▶ _ACTION ITEM_: Please reproduce the listing below exactly, leaving out every picture.

═══ RECORD EXTRACTS ═══

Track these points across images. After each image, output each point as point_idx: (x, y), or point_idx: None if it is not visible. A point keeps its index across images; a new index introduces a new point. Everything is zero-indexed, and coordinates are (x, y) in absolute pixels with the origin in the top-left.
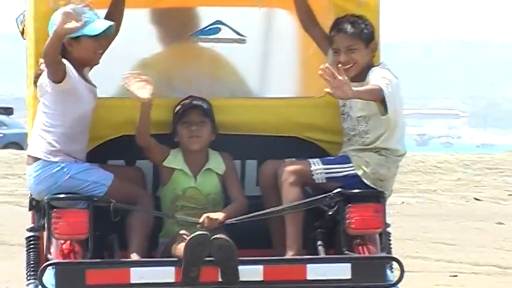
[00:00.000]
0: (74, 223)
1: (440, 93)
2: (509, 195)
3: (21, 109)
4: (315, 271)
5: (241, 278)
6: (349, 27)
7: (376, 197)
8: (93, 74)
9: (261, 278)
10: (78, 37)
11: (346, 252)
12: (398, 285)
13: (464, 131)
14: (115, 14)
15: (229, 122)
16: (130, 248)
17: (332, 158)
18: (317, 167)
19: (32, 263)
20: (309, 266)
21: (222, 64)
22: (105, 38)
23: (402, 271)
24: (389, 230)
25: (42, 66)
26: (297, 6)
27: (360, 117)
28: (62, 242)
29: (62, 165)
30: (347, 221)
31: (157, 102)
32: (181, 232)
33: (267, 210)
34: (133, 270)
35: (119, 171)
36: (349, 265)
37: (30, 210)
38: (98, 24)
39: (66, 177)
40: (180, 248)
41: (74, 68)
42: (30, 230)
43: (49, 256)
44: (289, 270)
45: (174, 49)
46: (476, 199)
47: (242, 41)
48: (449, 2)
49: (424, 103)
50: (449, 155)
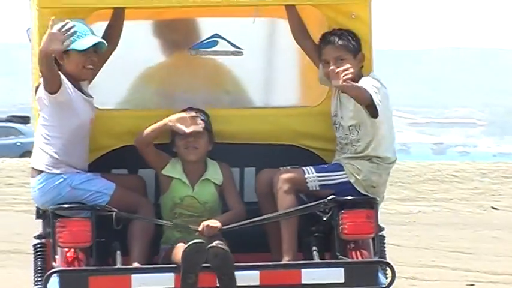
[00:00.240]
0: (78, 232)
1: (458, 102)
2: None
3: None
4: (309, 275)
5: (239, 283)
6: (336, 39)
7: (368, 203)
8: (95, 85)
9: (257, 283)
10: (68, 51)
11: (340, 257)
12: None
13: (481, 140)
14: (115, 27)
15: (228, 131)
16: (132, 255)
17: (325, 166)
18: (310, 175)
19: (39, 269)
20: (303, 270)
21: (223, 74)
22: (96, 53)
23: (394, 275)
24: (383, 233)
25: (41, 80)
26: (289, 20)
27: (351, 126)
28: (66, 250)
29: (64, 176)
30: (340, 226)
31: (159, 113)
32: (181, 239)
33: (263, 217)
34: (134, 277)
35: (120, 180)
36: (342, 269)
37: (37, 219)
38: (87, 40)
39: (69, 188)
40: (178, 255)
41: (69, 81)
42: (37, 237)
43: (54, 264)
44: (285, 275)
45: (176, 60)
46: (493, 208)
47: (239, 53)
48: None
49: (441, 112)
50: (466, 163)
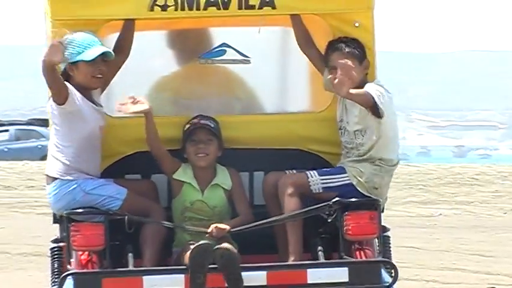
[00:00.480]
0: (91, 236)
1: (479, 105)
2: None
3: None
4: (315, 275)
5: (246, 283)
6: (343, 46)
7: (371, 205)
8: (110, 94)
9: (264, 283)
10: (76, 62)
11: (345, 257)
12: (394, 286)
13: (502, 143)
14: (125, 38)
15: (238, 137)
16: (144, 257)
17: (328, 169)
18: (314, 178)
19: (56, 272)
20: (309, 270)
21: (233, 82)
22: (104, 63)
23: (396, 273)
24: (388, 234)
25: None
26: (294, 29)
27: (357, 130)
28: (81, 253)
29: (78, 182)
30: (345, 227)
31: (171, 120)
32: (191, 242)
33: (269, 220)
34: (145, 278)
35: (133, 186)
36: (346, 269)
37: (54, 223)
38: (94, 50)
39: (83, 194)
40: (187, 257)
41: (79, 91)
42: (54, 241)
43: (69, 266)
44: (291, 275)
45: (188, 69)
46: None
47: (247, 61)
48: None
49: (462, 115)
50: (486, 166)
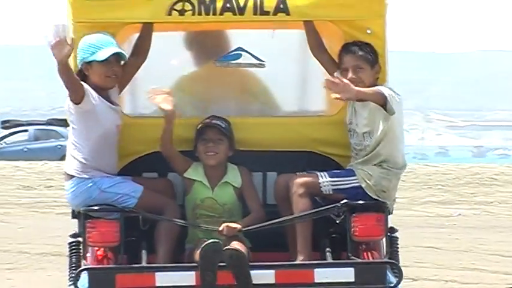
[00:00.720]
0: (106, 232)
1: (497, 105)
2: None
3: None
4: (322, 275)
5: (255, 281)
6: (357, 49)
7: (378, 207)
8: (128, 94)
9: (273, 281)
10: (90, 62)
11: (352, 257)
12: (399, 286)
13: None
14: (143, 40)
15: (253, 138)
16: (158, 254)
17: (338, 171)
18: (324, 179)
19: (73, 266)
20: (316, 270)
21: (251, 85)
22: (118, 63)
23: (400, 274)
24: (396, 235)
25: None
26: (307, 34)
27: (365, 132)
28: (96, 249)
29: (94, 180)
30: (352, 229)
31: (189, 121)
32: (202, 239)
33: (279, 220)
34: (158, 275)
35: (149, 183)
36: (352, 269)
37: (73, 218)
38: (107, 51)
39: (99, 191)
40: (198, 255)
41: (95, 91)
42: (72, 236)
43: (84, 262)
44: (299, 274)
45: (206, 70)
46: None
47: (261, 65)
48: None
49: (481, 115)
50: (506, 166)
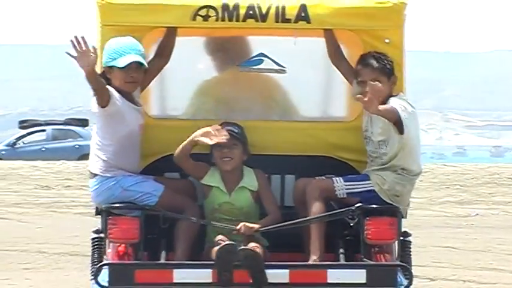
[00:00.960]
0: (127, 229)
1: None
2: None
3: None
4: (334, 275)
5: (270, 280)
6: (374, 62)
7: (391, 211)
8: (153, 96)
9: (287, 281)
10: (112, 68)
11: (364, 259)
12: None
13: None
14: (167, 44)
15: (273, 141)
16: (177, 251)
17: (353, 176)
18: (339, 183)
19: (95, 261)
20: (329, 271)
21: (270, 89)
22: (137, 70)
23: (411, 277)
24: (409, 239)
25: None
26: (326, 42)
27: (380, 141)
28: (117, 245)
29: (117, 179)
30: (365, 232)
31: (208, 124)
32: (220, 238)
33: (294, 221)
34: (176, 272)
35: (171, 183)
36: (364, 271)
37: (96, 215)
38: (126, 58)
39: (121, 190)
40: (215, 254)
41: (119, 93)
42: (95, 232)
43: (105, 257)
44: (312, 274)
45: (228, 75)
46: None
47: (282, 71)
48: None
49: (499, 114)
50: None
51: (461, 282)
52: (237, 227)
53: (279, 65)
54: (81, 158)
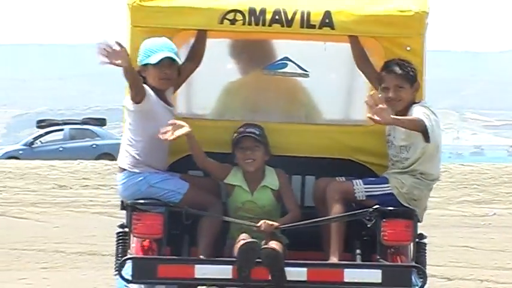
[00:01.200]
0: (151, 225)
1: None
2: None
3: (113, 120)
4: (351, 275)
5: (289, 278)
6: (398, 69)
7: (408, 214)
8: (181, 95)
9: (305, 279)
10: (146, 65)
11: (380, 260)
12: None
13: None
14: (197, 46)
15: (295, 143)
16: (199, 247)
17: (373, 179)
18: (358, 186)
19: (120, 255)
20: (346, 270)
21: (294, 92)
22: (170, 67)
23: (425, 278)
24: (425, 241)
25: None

═══

▶ _EXERCISE SOLUTION_:
Track these points across images. After each image, output each point as point_idx: (x, y), or point_idx: None if it is not visible. A point keeps its index across images; a new index introduces a new point. Everything is zero-indexed, and coordinates are (x, y) in absolute pixels with the origin in the top-left.
[00:00.000]
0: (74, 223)
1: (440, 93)
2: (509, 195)
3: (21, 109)
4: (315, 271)
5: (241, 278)
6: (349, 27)
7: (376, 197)
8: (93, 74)
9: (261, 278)
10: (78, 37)
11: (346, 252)
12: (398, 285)
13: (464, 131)
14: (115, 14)
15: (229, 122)
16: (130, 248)
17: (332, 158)
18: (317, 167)
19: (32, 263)
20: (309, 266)
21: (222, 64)
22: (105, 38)
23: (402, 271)
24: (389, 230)
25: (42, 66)
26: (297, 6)
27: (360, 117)
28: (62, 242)
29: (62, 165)
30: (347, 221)
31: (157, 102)
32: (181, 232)
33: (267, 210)
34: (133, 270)
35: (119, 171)
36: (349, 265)
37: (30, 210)
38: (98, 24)
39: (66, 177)
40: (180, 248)
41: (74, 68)
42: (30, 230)
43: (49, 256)
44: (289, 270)
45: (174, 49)
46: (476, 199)
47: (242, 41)
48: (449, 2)
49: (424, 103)
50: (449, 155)
[00:00.240]
0: (78, 232)
1: (458, 102)
2: None
3: None
4: (309, 275)
5: (239, 283)
6: (336, 39)
7: (368, 203)
8: (95, 85)
9: (257, 283)
10: (68, 51)
11: (340, 257)
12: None
13: (481, 140)
14: (115, 27)
15: (228, 131)
16: (132, 255)
17: (325, 166)
18: (310, 175)
19: (39, 269)
20: (303, 270)
21: (223, 74)
22: (96, 53)
23: (394, 275)
24: (383, 233)
25: (41, 80)
26: (289, 20)
27: (351, 126)
28: (66, 250)
29: (64, 176)
30: (340, 226)
31: (159, 113)
32: (181, 239)
33: (263, 217)
34: (134, 277)
35: (120, 180)
36: (342, 269)
37: (37, 219)
38: (87, 40)
39: (69, 188)
40: (178, 255)
41: (69, 81)
42: (37, 237)
43: (54, 264)
44: (285, 275)
45: (176, 60)
46: (493, 208)
47: (239, 53)
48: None
49: (441, 112)
50: (466, 163)
[00:00.480]
0: (91, 236)
1: (479, 105)
2: None
3: None
4: (315, 275)
5: (246, 283)
6: (343, 46)
7: (371, 205)
8: (110, 94)
9: (264, 283)
10: (76, 62)
11: (345, 257)
12: (394, 286)
13: (502, 143)
14: (125, 38)
15: (238, 137)
16: (144, 257)
17: (328, 169)
18: (314, 178)
19: (56, 272)
20: (309, 270)
21: (233, 82)
22: (104, 63)
23: (396, 273)
24: (388, 234)
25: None
26: (294, 29)
27: (357, 130)
28: (81, 253)
29: (78, 182)
30: (345, 227)
31: (171, 120)
32: (191, 242)
33: (269, 220)
34: (145, 278)
35: (133, 186)
36: (346, 269)
37: (54, 223)
38: (94, 50)
39: (83, 194)
40: (187, 257)
41: (79, 91)
42: (54, 241)
43: (69, 266)
44: (291, 275)
45: (188, 69)
46: None
47: (247, 61)
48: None
49: (462, 115)
50: (486, 166)
[00:00.720]
0: (106, 232)
1: (497, 105)
2: None
3: None
4: (322, 275)
5: (255, 281)
6: (357, 49)
7: (378, 207)
8: (128, 94)
9: (273, 281)
10: (90, 62)
11: (352, 257)
12: (399, 286)
13: None
14: (143, 40)
15: (253, 138)
16: (158, 254)
17: (338, 171)
18: (324, 179)
19: (73, 266)
20: (316, 270)
21: (251, 85)
22: (118, 63)
23: (400, 274)
24: (396, 235)
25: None
26: (307, 34)
27: (365, 132)
28: (96, 249)
29: (94, 180)
30: (352, 229)
31: (189, 121)
32: (202, 239)
33: (279, 220)
34: (158, 275)
35: (149, 183)
36: (352, 269)
37: (73, 218)
38: (107, 51)
39: (99, 191)
40: (198, 255)
41: (95, 91)
42: (72, 236)
43: (84, 262)
44: (299, 274)
45: (206, 70)
46: None
47: (261, 65)
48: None
49: (481, 115)
50: (506, 166)
[00:00.960]
0: (127, 229)
1: None
2: None
3: None
4: (334, 275)
5: (270, 280)
6: (374, 62)
7: (391, 211)
8: (153, 96)
9: (287, 281)
10: (112, 68)
11: (364, 259)
12: None
13: None
14: (167, 44)
15: (273, 141)
16: (177, 251)
17: (353, 176)
18: (339, 183)
19: (95, 261)
20: (329, 271)
21: (270, 89)
22: (137, 70)
23: (411, 277)
24: (409, 239)
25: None
26: (326, 42)
27: (380, 141)
28: (117, 245)
29: (117, 179)
30: (365, 232)
31: (208, 124)
32: (220, 238)
33: (294, 221)
34: (176, 272)
35: (171, 183)
36: (364, 271)
37: (96, 215)
38: (126, 58)
39: (121, 190)
40: (215, 254)
41: (119, 93)
42: (95, 232)
43: (105, 257)
44: (312, 274)
45: (228, 75)
46: None
47: (282, 71)
48: None
49: (499, 114)
50: None
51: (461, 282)
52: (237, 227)
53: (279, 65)
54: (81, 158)
[00:01.200]
0: (151, 225)
1: None
2: None
3: (113, 120)
4: (351, 275)
5: (289, 278)
6: (398, 69)
7: (408, 214)
8: (181, 95)
9: (305, 279)
10: (146, 65)
11: (380, 260)
12: None
13: None
14: (197, 46)
15: (295, 143)
16: (199, 247)
17: (373, 179)
18: (358, 186)
19: (120, 255)
20: (346, 270)
21: (294, 92)
22: (170, 67)
23: (425, 278)
24: (425, 241)
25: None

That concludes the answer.